© Souheil Michael Khoury. (Click image for larger version)
Eifman Ballet
Rodin
St. Petersburg, Alexandrinsky Theatre
3 February 2014
www.eifmanballet.ru
Boris Eifman can never be accused of shying away from the obvious, which he attacks rather like a lion going for the jugular. His representation of the life and times of Auguste Rodin creates spectacular and absorbing dance theatre, mixing images from the human and artistic dimensions of Rodin’s life and loves (focusing on both his student, lover and muse – Camille Claudel – and long-suffering companion, Rose Beuret) with a liberal flavour of fin de siècle Paris, which includes a mash-up of that era’s greatest hits – from Massenet’s Thais, through Satie’s Gnossiennes and Gymnopédies to a rousing can-can. Extracts of Ravel, Saint-Saëns and Debussy (who was alleged to have been romantically involved with Claudel some time after Rodin) punctuate a recorded soundtrack that ran like the playlist from a Classic FM programme on the A-Z of French Romantic composers.

© Souheil Michael Khoury. (Click image for larger version)
Eifman is also unafraid to present his work as free-flowing emotional melodrama (he defines it as “psychological” ballet) outlining these turbulent lives and monumental works of art in a tsunami of steps and images. Here in the UK, we speak of the character of Crown Prince Rudolf in Kenneth MacMillan’s Mayerling as providing the toughest of roles for the male dancer, largely justified by the six strenuous pas de deux required of this lead dancer: but, in Rodin, I lost count of how many duets (all replete with big lifts and long holds) that the title character is required to perform. It’s certainly several more than six. After such workouts, it seems unlikely that Rodin would have had the strength left to pick up a hammer and chisel, let alone the steadiness of hand, to carve a detail. In this title role, Oleg Gabyshev was the epitome of anguished, passionate strength, giving depth to both the sculptor’s artistic ambition and his personal disorder. It was this role that won for Gabyshev the prestigious Golden Mask for Best Actor in Ballet or Contemporary Dance in 2013.

© Souheil Michael Khoury. (Click image for larger version)
Eifman’s representation of Rodin fixates equally upon the role of Claudel with an opening scene that fast forwards to her incarceration in the asylum near Avignon where she resided for her last 30 years. He opens with the fanciful notion of Rodin searching for her amongst the throng of inmates (in fact, Rodin died in 1917, aged 77, three years after Claudel’s committal, having not seen her since 1898) but this is all part of the psychological expressionism in Eifman’s game plan, which deliberately eschews any faithful biographical account of these important lives.

© Souheil Michael Khoury. (Click image for larger version)
This opening scene also lays down the indelible principle of an ongoing visual spectacle that is inherent within Eifman’s work. The stage and costume designs, respectively by Zinovy Margolin and Olga Shaishmelashvili, are high quality, striking and relevant. Rodin’s studio is dominated by a large, tilted turntable, or sculptor’s wheel, on which dancers in skimpy – often clay-coloured costumes – are moulded into beautiful shapes. The backdrop consists of black lines, of varying sizes, slashed diagonally as silhouettes to suggest either an unending set of stairways in the psychiatric hospital, or the ladders and scaffolding of an artist’s studio where monumental sculptures are created. Some of the spectacle associated with Rodin’s work is remarkably effective, notably in the tableaux representation of The Gates of Hell.
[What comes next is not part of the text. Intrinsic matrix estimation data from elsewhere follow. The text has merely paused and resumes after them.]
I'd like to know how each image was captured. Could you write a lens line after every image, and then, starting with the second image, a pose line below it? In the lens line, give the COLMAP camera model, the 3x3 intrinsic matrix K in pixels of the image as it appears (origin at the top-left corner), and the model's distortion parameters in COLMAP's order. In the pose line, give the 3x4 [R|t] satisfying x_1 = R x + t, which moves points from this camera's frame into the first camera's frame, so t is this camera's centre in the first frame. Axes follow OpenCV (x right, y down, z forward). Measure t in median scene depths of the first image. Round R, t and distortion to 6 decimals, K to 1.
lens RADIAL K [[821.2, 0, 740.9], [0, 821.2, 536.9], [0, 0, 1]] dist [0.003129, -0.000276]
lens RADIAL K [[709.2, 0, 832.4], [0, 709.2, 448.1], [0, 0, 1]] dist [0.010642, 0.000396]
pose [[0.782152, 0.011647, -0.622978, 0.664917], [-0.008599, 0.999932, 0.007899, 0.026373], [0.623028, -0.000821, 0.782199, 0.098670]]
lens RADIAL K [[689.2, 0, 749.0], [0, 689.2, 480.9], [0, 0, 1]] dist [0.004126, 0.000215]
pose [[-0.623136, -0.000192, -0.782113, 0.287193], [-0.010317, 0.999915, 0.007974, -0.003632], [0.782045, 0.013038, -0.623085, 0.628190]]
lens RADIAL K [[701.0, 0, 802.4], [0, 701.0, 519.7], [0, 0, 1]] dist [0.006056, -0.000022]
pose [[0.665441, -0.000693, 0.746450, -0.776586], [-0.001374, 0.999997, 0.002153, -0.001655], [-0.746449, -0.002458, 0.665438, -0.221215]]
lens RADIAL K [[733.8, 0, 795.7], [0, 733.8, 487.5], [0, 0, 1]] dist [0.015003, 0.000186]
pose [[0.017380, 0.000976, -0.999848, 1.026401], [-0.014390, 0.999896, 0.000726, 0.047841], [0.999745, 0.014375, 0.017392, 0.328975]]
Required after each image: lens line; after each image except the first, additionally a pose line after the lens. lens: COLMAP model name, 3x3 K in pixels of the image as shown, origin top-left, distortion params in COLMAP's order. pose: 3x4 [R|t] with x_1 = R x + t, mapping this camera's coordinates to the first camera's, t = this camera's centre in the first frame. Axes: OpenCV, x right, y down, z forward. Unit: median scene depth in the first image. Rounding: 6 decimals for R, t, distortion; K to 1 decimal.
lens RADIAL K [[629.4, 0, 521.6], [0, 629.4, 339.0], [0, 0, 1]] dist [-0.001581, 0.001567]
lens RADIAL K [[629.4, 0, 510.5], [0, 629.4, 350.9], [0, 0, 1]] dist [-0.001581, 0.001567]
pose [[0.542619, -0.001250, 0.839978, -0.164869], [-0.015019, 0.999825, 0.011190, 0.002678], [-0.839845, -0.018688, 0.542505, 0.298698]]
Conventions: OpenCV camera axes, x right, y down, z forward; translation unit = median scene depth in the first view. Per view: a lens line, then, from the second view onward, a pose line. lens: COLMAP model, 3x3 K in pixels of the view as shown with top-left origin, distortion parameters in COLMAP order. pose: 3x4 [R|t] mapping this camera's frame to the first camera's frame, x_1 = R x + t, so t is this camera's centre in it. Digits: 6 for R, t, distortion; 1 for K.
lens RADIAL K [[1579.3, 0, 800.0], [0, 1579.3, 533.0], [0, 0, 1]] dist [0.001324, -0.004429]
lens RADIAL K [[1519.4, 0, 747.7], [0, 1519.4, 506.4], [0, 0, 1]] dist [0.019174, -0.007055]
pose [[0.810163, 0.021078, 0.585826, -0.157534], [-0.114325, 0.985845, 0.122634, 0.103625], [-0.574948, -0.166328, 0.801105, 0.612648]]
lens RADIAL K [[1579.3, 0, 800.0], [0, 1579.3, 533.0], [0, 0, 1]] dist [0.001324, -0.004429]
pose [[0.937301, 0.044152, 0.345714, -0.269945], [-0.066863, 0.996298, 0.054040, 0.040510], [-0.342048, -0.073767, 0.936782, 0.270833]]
© Souheil Michael Khoury. (Click image for larger version)
Although the imagery remains memorable, it is the effectiveness of Eifman’s choreography that has the greatest resonance. Even the can-can, which could have tripped over into cliché, was handled with an inimitable style and this nightclub sequence brought with it an important change of style. It also included a moody tango, excellently danced by Dmitry Fisher with Lyubov Andreyeva (who is heart-breaking as the anguished Claudel). Eifman has employed a generous palette of movement language to delineate the three principal characters and their complex relationships, giving a spiky, energetic determination to Claudel and a classical, contemplative formality to Rose (Nina Zmievets). There was never a dull moment in any of the many pas de deux, my favourite of which was the main duet between Rodin and Claudel in Rodin’s studio, a heady sequence of passionate clinches and body-moulding manipulation.

© Souheil Michael Khoury. (Click image for larger version)
Rodin is a perfect vehicle for Eifman’s skill at whipping up a dramatic storm through his unique brand of dance theatre and an unerring eye for detail and characterisation (his band of snooty art critics were hilarious) It fizzes along in a mêlée of familiar tunes, with never a dull moment, performed by an ensemble of extraordinarily gifted and athletic dancers. Their synchronicity in the group dances appears faultless with no diminution of a voraciously ebullient energy throughout the two acts. I can thoroughly recommend Rodin, which comes to London in April: if you enjoy the work of Kenneth MacMillan, then I think you will love it.